KontraS Kritik Wacana Pemberlakuan Darurat Sipil di Papua
Berita Baru, Jakarta -Komisi untuk Orang Hilang dan Korban Tindak Kekerasan (KontraS) menilai pernyataan Wakil Ketua DPR Lodewijk Paulus tentang darurat sipil di Papua sangat berbahaya.
Koordinator KontraS Fatia Maulidiyanti, menilai bahwa hal tersebut dapat memperburuk situasi kemanusiaan di Papua.
Fatia mengatakan pernyataan tersebut bisa membuat kekerasan yang terjadi di Papua semakin menjadi-jadi. Musababnya adalah pernyataan itu bisa menjadi validasi bagi aparat keamanan atau kelompok bersenjata untuk semakin agresif lagi.
“Dikarenakan, melalui kebijakan darurat sipil negara memiliki wewenang yang begitu besar dan berpotensi terjadi adanya pelanggaran hak asasi manusia. Oleh sebab itu, sudah sepatutnya pejabat negara untuk tidak reaktif menyikapi situasi konflik yang sedang terjadi,” kata Fartia, Sabtu (11/2/2023).
Selain itu, Fatia berpendapat pemberlakuan wacana pemberlakuan darurat militer juga menimbulkan masalah lain. Salah satunya, menurut dia, adalah pembatasan terhadap akses informasi publik sehingga memungkinkan pelanggaran kemanusiaan tidak dapat diketahui masyarakat.
“Merujuk Peraturan Pemerintah Pengganti Undang-Undang Nomor 23 Tahun 1959 tentang Keadaan Bahaya, darurat sipil memungkinkan pemerintah dapat melarang atau membatasi pengiriman berita hingga dapat mengontrol semua akses informasi seperti penyebaran tulisan/gambar dan penerbitan,” ujar dia melalui keterangan tertulis.
Fatia berujar KontraS pernah bersurat kepada Kemenkopolhukam terkait dengan situasi kemanan di Papua setahun lalu.

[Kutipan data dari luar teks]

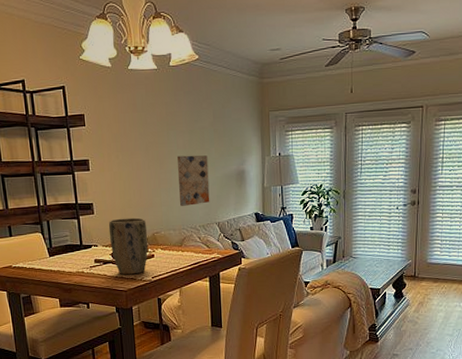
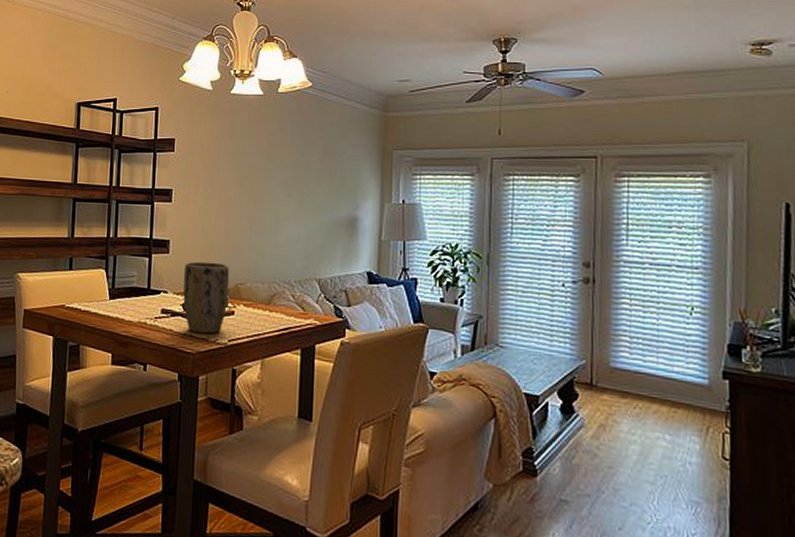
wall art: present [177,155,210,206] -> none [273,193,313,255]

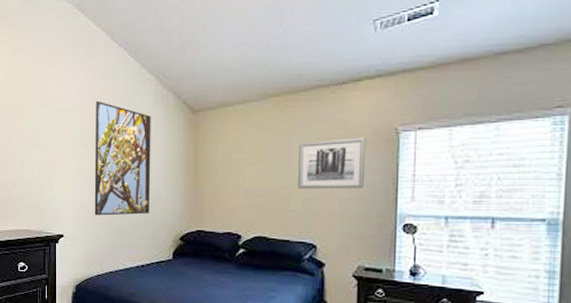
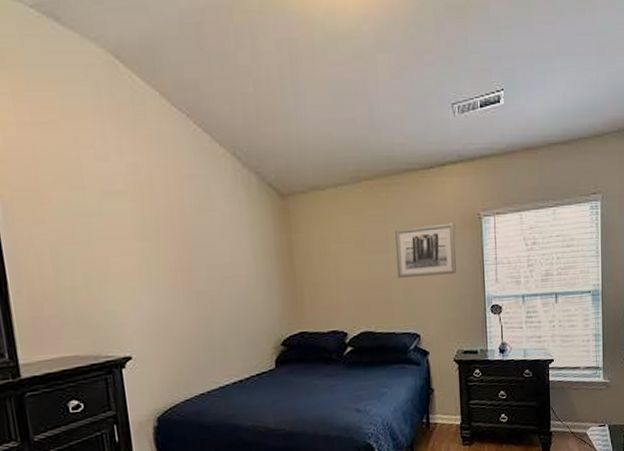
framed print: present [94,101,151,216] -> none [155,181,242,328]

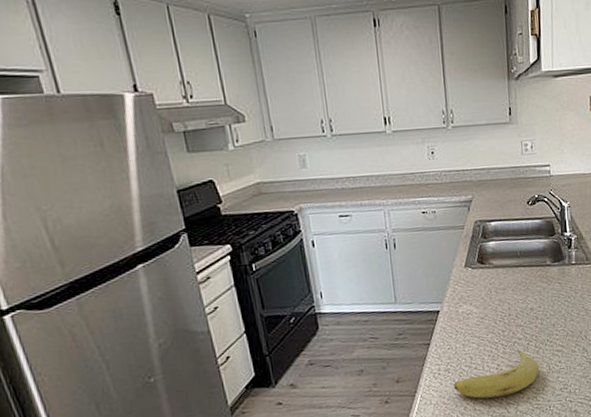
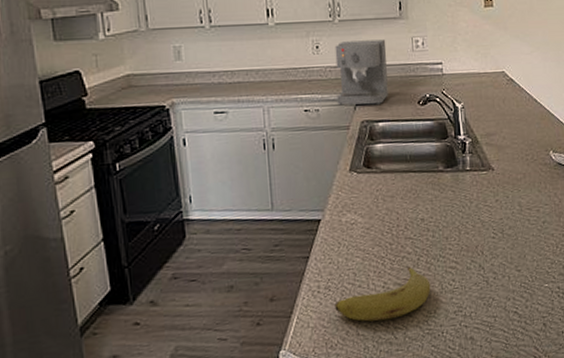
coffee maker: none [449,144,500,207] -> present [335,39,389,106]

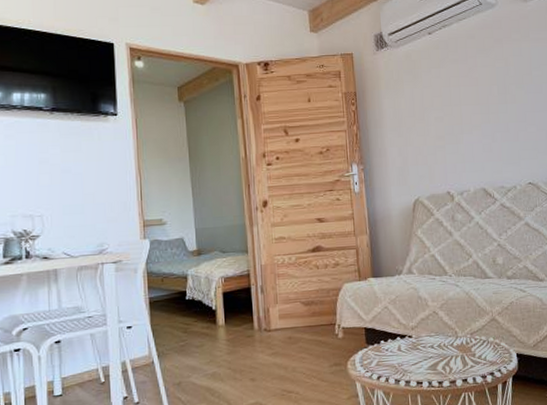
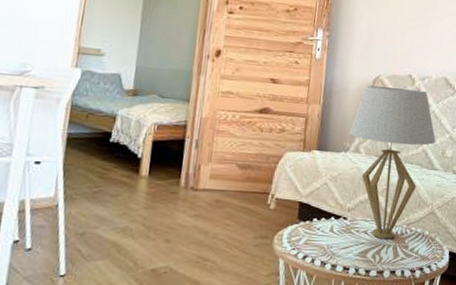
table lamp: none [399,204,485,351] -> present [349,85,436,239]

Namun, kata dia, Kemenkopolhukam tidak merespon surat dari KontraS tersebut.
“Dengan tidak diberikannya informasi tersebut, membuktikan bahwa pengerahan aparat keamanan secara masif ke Papua patut dipertanyakan sebab tidak ada transparansi dan akuntabilitas dari negara atas pengerahan pasukan keamanan yang selama ini dilakukan,” kata Fatia.
Berdasarkan catatan KontraS, sebanyak 8.264 personel gabungan TNI/Polri diterjunkan ke Papua. Dia mengatakan kedatangan pasukan dengan jumlah besar ini memicu terjadinya kontak senjata antara aparat dengan kelompok Tentara Pembebasan Nasional Papua Barat-Organisasi Papua Merdeka.
“Akibatnya sepanjang Desember 2021 – November 2022 diketahui terdapat sekitar 48 peristiwa kekerasan yang terjadi. Banyak korban yang jatuh justru didominasi warga sipil termasuk perempuan dan anak-anak,” ujar dia.
Berangkat dari hal itu, Fatia menilai pendekatan militerisme seperti darurat sipil tidak akan menyelesaikan pokok persoalan yang terjadi. Malahan, kata dia, situasi kemanusiaan justru akan semaki memburuk.
Sebelumnya Wakil Ketua DPR bidang Politik dan Keamanan Lodewijk Paulus mengatakan perlu ada darurat sipil di Papua. Hal itu dia sampaikan menanggapi pembajakan pesawat Susi Air oleh gerakan separatis terotis.
“Kita harapkan gini ya, harus dipahami bahwa Papua ini sekarang status darurat sipil. Maka yang di depan adalah penguasa darurat sipil, Gubernur, yang di depannya otomatis penegak hukum,” kata Lodewijk di Istora Senayan, Jakarta, Jumat, 10 Februari 2023.
Sebelumnya, Pesawat Susi Air PK-BVY milik Susi Pudjiastuti dengan rute penerbangan perintis Timika – Paro yang mereka tumpangi dirusak oleh kelompok separatis TPNPB-OPM pimpinan Egianus Kogoya setelah landing di Lapangan Terbang Apro, Selasa, 7 Februari 2023 pukul 06.17 WIT.